Stored dataset items:
※ ※ ※

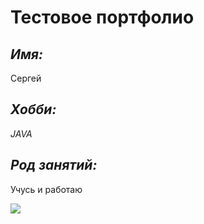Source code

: # Тестовое портфолио

## _Имя:_
Сергей

## _Хобби:_
*JAVA*

## _Род занятий:_
Учусь и работаю 

![](https://cache3.youla.io/files/images/720_720_out/5d/9f/5d9f3c4ff094f3919b783ff5.jpg)
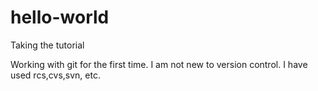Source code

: # hello-world
Taking the tutorial

Working with git for the first time.
I am not new to version control. I have used rcs,cvs,svn, etc.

※ ※ ※

Try it: Make an exact copy of every line from the one with "Taking the tutorial" to the end of the data, with the first and last of those lines included.

Output of the exercise:
Taking the tutorial

Working with git for the first time.
I am not new to version control. I have used rcs,cvs,svn, etc.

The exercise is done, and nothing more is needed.